With a shrug, Richard started spinning his spoon like a top, refusing to meet her gaze. “You saved my bacon. Only seems fair that I return the favor if I can. And, hey.” He glanced at her quickly. “I’m glad things lined up the way they did, for what it’s worth. I mean, zombieism isn’t the ideal, sure, but I’m glad I — I’m glad it doesn’t have to be a solo thing. The sandcastle might still be full of jellyfish but at least you’re not building it alone, right?”

“…I guess so.” Connie dropped her head into one hand. “Why’d you have to ruin my pity-party with being nice? I thought you were above that.”
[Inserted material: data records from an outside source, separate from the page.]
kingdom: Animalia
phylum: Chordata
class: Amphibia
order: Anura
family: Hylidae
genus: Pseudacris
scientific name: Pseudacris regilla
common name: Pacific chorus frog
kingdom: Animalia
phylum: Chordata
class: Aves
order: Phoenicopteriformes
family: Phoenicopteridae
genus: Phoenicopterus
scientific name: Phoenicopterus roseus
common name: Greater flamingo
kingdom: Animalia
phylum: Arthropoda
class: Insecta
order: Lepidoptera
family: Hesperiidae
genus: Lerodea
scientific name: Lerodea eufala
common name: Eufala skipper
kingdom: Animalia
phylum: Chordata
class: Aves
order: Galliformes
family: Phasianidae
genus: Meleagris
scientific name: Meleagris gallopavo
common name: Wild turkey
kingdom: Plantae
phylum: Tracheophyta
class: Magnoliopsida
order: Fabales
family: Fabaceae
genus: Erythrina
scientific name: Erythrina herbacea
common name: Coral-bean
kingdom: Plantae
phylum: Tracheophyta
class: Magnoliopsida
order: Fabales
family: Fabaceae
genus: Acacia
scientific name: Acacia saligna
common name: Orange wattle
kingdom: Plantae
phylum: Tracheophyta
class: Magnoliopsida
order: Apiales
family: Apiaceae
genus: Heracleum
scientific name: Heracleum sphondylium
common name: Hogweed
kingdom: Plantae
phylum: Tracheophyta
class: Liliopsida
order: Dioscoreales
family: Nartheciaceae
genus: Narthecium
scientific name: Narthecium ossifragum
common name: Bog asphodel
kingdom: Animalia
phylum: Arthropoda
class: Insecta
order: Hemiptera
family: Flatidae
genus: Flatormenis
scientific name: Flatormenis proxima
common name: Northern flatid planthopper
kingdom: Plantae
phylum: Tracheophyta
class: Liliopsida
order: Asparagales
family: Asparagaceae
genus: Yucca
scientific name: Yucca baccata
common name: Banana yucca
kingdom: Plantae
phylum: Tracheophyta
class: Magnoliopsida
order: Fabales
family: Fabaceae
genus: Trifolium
“Oh, that’s a carefully curated front,” Richard said, flashing a grin. “It’s called professionalism, babe.”

Connie snorted. “Sure, okay.”

“Don’t let me get in the way of your pity-party,” Richard added. “Far be it from me to suggest a good old-fashioned pity-party isn’t ever an option.”

“You kind of took the wind out of my sails,” Connie said. “But thanks. Again. If I ever feel like I’m about to lose my grip on humanity, you’ll be the first person I call.”

Richard laughed. Connie didn’t. As pathetic as it sounded, it hadn’t been a joke.